Ve sözleşmeye göre zaten Beşiktaş’a izin vermesi gereken Arena için yönetimdeki şahinlere teslim olup tersleneceğine, biraz centilmen davranabilseydi...
(Bu arada, Beşiktaş devletin üst kademelerinden torpil arayacağına tesislerden sorumlu danışman yaptığı Vedat Bayram’a sorsun prosedürü ve elini kolunu sallayarak gitsin Arena’ya) Gelecek sezon daha mı dostane geçerdi, yoksa Bolu’da Fenerbahçelilerin saldırdığı Galatasaraylı genç bayan voleybolcular ile “erken sinyal veren” rezaletlere mi gebe olurdu yine?

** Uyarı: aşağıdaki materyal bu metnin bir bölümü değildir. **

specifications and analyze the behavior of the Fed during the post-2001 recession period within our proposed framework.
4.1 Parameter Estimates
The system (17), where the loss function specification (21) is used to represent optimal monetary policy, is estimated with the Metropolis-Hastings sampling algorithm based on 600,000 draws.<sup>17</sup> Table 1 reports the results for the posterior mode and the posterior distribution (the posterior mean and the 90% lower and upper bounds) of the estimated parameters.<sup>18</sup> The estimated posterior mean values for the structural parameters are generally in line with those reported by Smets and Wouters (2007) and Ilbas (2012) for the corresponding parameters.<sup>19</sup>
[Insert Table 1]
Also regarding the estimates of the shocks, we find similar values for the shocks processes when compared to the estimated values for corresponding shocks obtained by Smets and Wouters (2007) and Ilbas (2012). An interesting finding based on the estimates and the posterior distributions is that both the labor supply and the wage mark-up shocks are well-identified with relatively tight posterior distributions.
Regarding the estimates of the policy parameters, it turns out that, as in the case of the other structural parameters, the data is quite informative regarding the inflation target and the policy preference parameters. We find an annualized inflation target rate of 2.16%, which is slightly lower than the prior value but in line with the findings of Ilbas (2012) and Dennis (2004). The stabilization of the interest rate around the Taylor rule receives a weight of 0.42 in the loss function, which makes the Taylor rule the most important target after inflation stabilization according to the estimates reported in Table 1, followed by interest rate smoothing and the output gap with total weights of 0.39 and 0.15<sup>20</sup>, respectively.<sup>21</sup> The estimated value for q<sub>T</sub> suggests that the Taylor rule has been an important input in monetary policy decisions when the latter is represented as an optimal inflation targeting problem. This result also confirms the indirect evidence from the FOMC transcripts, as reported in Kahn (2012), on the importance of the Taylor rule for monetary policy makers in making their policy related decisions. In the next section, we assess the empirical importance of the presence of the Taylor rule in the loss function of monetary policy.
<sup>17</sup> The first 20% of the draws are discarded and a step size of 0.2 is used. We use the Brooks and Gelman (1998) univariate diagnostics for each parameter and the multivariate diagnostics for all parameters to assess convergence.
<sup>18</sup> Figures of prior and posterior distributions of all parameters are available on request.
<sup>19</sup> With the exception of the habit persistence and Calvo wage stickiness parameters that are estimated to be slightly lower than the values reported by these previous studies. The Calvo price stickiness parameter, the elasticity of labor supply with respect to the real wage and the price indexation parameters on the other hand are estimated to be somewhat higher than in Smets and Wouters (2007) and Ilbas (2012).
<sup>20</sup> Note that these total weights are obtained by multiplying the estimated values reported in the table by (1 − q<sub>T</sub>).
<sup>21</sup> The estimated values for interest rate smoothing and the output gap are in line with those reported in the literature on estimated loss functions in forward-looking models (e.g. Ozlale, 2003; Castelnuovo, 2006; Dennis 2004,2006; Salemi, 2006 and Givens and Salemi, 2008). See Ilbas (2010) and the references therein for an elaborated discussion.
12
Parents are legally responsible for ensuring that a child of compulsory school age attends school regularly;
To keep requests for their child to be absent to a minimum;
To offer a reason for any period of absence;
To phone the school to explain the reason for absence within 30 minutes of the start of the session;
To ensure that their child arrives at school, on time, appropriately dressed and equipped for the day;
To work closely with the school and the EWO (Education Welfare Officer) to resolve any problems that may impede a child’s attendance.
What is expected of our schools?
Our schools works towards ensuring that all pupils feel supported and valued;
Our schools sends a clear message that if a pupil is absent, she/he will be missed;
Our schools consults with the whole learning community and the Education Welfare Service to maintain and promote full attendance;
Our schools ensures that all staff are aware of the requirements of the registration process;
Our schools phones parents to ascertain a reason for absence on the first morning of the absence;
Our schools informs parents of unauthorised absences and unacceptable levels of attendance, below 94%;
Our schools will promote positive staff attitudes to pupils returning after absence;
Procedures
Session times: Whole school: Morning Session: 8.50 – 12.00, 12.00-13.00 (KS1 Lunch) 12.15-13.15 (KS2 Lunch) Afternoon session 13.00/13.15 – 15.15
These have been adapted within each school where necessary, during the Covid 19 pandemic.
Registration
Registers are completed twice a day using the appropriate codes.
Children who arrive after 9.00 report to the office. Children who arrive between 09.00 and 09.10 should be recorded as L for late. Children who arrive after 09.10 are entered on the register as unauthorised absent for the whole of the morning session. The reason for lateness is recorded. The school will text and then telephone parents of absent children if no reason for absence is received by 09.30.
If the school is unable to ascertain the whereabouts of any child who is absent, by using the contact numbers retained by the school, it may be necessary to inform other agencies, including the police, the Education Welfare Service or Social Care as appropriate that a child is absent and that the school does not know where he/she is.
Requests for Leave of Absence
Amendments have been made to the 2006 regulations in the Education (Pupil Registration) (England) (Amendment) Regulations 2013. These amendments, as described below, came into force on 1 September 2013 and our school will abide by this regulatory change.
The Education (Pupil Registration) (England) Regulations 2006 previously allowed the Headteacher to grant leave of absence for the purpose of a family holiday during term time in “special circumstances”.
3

“İki dinleyip bir susmayı” Afrikalı ev kadınına bile öğretip Türkçe söyleten bu necip Türk Milleti, sadece “futbol yöneticisi” denilen meslek erbabına benimsetemedi örflerimizi, empatiyi, centilmenliği!..
Klişe olmuş; “Futbolcu ayaklarıyla konuşur” lafı... Peki yönetici neresiyle konuşur? Karnıyla mı? Hayır...
Kararlarıyla.
Aynı olaya yönetimden hem “ak” hem “kara” yorumlar yükselmeden önce kulübünün çıkarları, sonra kulübün de bir parçası olduğu memleket futbolunun çıkarlarını hesaplar, özveri dengesini kurar, kararını verir. Sonuna kadar da arkasında durur direnir. Önünü arkasını hesaplamadan konuşmak değil ki kulüp yöneticiliği...
Örnekleri her kulüpte var. Bu sütunlarda yıllarca Aziz Yıldırım’ı eleştirdik “geriyorsun” diye. Ama geçen sezon itibarıyla aktör değişti... Adı Galatasaray.
Araya Euro 2012 girmese herkesi karşısına alan Galatasaray, çok ciddi iç ve dış hesaplaşmaya muhatap olacaktı; başka bir bahara kaldı.